CHECK YOUR UNDERSTANDING:
1. In the financial outlook passage, rewrite the part between "Comparable net revenues" and "and structural changes.", inclusive, changing "currency headwind" to "foreign exchange headwind".
2. According to the financial outlook passage, how many U.S. fluid ounces of finished beverage make up one unit case?
3. Write the next part of the financial outlook passage, picking up right after its last sentence.

[PAGE EXTRACT — start]

The company expects to generate free cash flow (non-GAAP) of approximately $9.5 billion through cash flow from operations of approximately $11.4 billion, less capital expenditures of approximately $1.9 billion. This does not include any potential payments related to ongoing tax litigation with the IRS. – No Change

Second Quarter 2023 Considerations – New

Comparable net revenues (non-GAAP) are expected to include a 3% to 4% currency headwind based on the current rates and including the impact of hedged positions, in addition to an approximate 1% headwind from acquisitions, divestitures and structural changes.

Comparable EPS (non-GAAP) percentage growth is expected to include a 2% to 3% currency headwind based on the current rates and including the impact of hedged positions.

Notes

  • All references to growth rate percentages, share and stores added compare the results of the period to those of the prior year comparable period, unless otherwise noted.
  • All references to volume and volume percentage changes indicate unit case volume, unless otherwise noted. All volume percentage changes are computed based on average daily sales, unless otherwise noted. “Unit case” means a unit of measurement equal to 192 U.S. fluid ounces of finished beverage (24 eight-ounce servings), with the exception of unit case equivalents for Costa non-ready-to-drink beverage products which are primarily measured in number of transactions. “Unit case volume” means the number of unit cases (or unit case equivalents) of company beverages directly or indirectly sold by the company and its bottling partners to customers or consumers.

[PAGE EXTRACT — finish]
[EXCERPTED DATA — start]

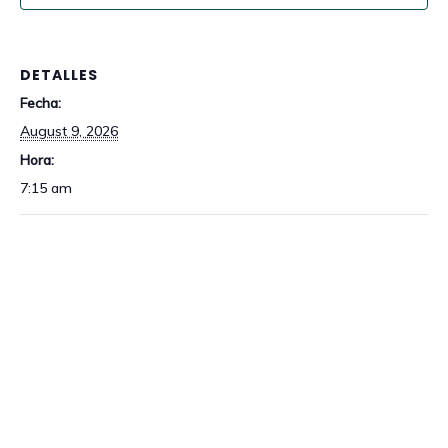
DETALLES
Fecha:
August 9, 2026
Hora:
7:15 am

[EXCERPTED DATA — finish]
[EXCERPTED DATA — start]

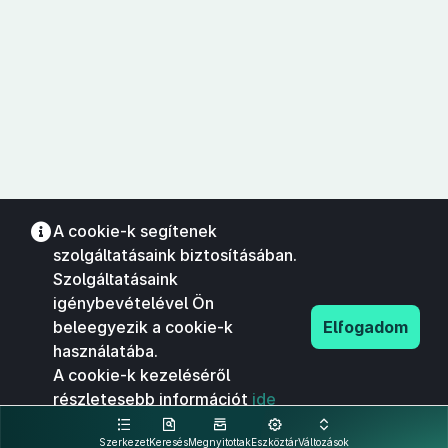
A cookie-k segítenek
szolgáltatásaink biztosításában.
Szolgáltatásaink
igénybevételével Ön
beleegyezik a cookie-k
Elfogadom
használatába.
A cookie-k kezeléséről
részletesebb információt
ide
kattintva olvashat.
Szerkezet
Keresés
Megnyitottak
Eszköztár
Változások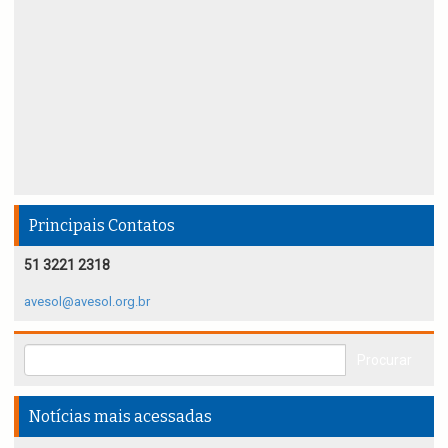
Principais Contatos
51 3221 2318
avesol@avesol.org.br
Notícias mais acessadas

[EXCERPTED DATA — finish]

ANSWERS FOR THIS EXERCISE:
1.
Comparable net revenues (non-GAAP) are expected to include a 3% to 4% foreign exchange headwind based on the current rates and including the impact of hedged positions, in addition to an approximate 1% headwind from acquisitions, divestitures and structural changes.

2. 192 U.S. fluid ounces (24 eight-ounce servings).

3.
  • “Concentrate sales” represents the amount of concentrates, syrups, beverage bases, source waters and powders/minerals (in all instances expressed in unit case equivalents) sold by, or used in finished beverages sold by, the company to its bottling partners or other customers. For Costa non-ready-to-drink beverage products, “concentrate sales” represents the amount of beverages, primarily measured in number of transactions (in all instances expressed in unit case equivalents) sold by the company to customers or consumers. In the reconciliation of reported net revenues, “concentrate sales” represents the percent change in net revenues attributable to the increase (decrease) in concentrate sales volume for the geographic operating segments and the Global Ventures operating segment after considering the impact of structural changes, if any. For the Bottling Investments operating segment, this represents the percent change in net revenues attributable to the increase (decrease) in unit case volume computed based on total sales (rather than average daily sales) in each of the corresponding periods after considering the impact of structural changes, if any. The Bottling Investments operating segment reflects unit case volume growth for consolidated bottlers only.
  • “Price/mix” represents the change in net operating revenues caused by factors such as price changes, the mix of products and packages sold, and the mix of channels and geographic territories where the sales occurred.
  • First quarter 2023 financial results were impacted by one less day as compared to first quarter 2022, and fourth quarter 2023 financial results will be impacted by one additional day as compared to fourth quarter 2022. Unit case volume results for the quarters are not impacted by the variances in days due to the average daily sales computation referenced above.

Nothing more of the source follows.